There is a new Sandra Bullock movie coming out called “The Blind Side.” The movie tells the real life story of a well-to-do white Southern wife and mother who takes in a black street kid and magically changes his life. Every time I see the trailer I immediately want to run out and find my own secretly smart and gifted minority street kid and polish him or her up before sending the newly reborn bastion out into the world again. The story works like a practiced illusion, using misdirection to keep you focused on the points they want to make, rather than letting you realize the big picture.
What this movie tries to make you focus on is the generosity and reciprocal appreciation that develops in the relationship between the Mother and fostered teenager. It is an exceptional story involving exceptional people, but that’s just the point, the characters are exceptional and in real life sometimes people aren’t. I’m sure there are smart and gifted street kids out there that never got a chance, but I’m willing to bet that sometimes all the opportunities in the world won’t make a not bright kid smarter.
I realize it’s not politically correct to speak of the homeless or less fortunate in a negative way, let alone when it’s a kid, but there are dumb people in the world. I tried to order a salad at McDonald’s today and after that frustrating experience I can guarantee stupidity lives. In this movie, what is most exceptional to me, is the idea that a basically homeless and possibly abused teenager is so affected by having his own bedroom and a loving family that he suddenly becomes the ideal child. I know this is Hollywood and happy, fantastical endings are what it’s all about, but where is the story about an exceptional woman who takes in an unexceptional child simply because it is the right thing to do?

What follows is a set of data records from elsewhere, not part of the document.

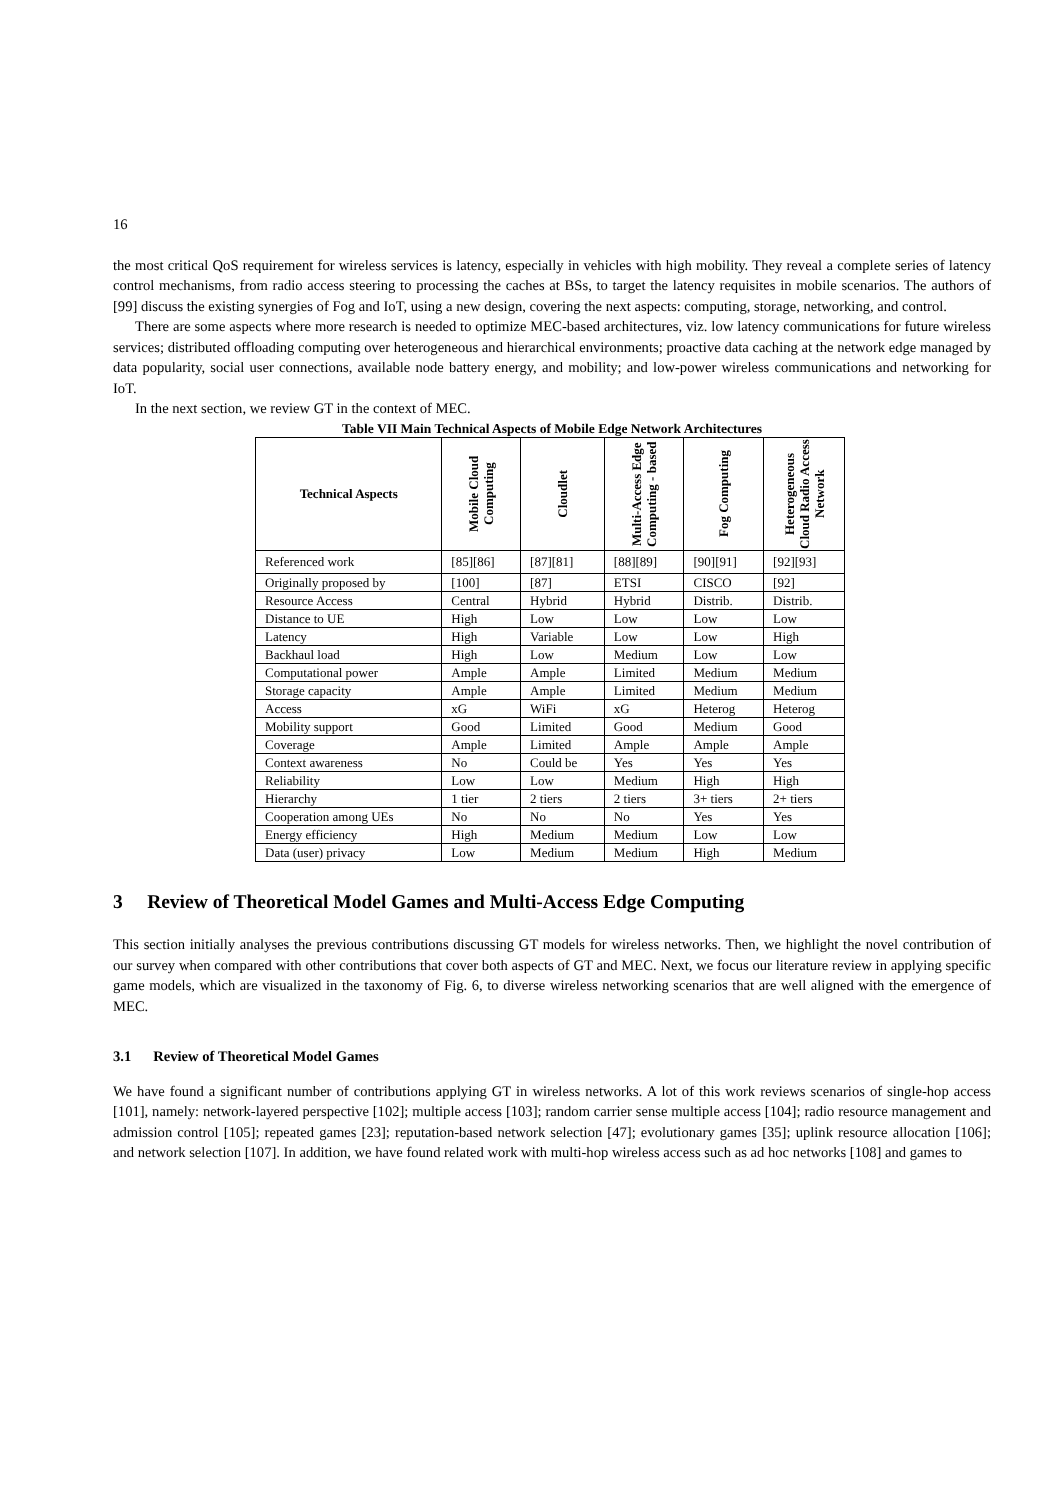16
the most critical QoS requirement for wireless services is latency, especially in vehicles with high mobility. They reveal a complete series of latency control mechanisms, from radio access steering to processing the caches at BSs, to target the latency requisites in mobile scenarios. The authors of [99] discuss the existing synergies of Fog and IoT, using a new design, covering the next aspects: computing, storage, networking, and control.
There are some aspects where more research is needed to optimize MEC-based architectures, viz. low latency communications for future wireless services; distributed offloading computing over heterogeneous and hierarchical environments; proactive data caching at the network edge managed by data popularity, social user connections, available node battery energy, and mobility; and low-power wireless communications and networking for IoT.
In the next section, we review GT in the context of MEC.
Table VII Main Technical Aspects of Mobile Edge Network Architectures
| Technical Aspects | Mobile Cloud Computing | Cloudlet | Multi-Access Edge Computing - based | Fog Computing | Heterogeneous Cloud Radio Access Network |
| --- | --- | --- | --- | --- | --- |
| Referenced work | [85][86] | [87][81] | [88][89] | [90][91] | [92][93] |
| Originally proposed by | [100] | [87] | ETSI | CISCO | [92] |
| Resource Access | Central | Hybrid | Hybrid | Distrib. | Distrib. |
| Distance to UE | High | Low | Low | Low | Low |
| Latency | High | Variable | Low | Low | High |
| Backhaul load | High | Low | Medium | Low | Low |
| Computational power | Ample | Ample | Limited | Medium | Medium |
| Storage capacity | Ample | Ample | Limited | Medium | Medium |
| Access | xG | WiFi | xG | Heterog | Heterog |
| Mobility support | Good | Limited | Good | Medium | Good |
| Coverage | Ample | Limited | Ample | Ample | Ample |
| Context awareness | No | Could be | Yes | Yes | Yes |
| Reliability | Low | Low | Medium | High | High |
| Hierarchy | 1 tier | 2 tiers | 2 tiers | 3+ tiers | 2+ tiers |
| Cooperation among UEs | No | No | No | Yes | Yes |
| Energy efficiency | High | Medium | Medium | Low | Low |
| Data (user) privacy | Low | Medium | Medium | High | Medium |
3 Review of Theoretical Model Games and Multi-Access Edge Computing
This section initially analyses the previous contributions discussing GT models for wireless networks. Then, we highlight the novel contribution of our survey when compared with other contributions that cover both aspects of GT and MEC. Next, we focus our literature review in applying specific game models, which are visualized in the taxonomy of Fig. 6, to diverse wireless networking scenarios that are well aligned with the emergence of MEC.
3.1 Review of Theoretical Model Games
We have found a significant number of contributions applying GT in wireless networks. A lot of this work reviews scenarios of single-hop access [101], namely: network-layered perspective [102]; multiple access [103]; random carrier sense multiple access [104]; radio resource management and admission control [105]; repeated games [23]; reputation-based network selection [47]; evolutionary games [35]; uplink resource allocation [106]; and network selection [107]. In addition, we have found related work with multi-hop wireless access such as ad hoc networks [108] and games to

Everyone wants bright and shiny. We want to adopt babies, not toddlers or older children. We want to believe that if you throw enough money, love and education at a child he or she will grow up to be President or a human rights activist, but that’s not always the case. This might be an exceptional story about exceptional people, but who helps the random street kid or the homeless guy with battered and diseased feet who reeks like a toilet? Is the story more remarkable because it is a white family who takes in a black kid? Is it more valuable because the child turned out to be smart and talented?
Stories like this one make all of us stop and think. We think about who we are and if we’d be exceptional enough to act in the same way as the heroic characters on the screen. Like an illusionist’s trick, however, while we’re all marveling at these amazing people and their amazing acts, we’re missing the point. The real moral to the story isn’t if you’d take a chance on this kid in the same situation, it’s if you believe all people less fortunate than you deserve a little consideration and kindness regardless of the outcome.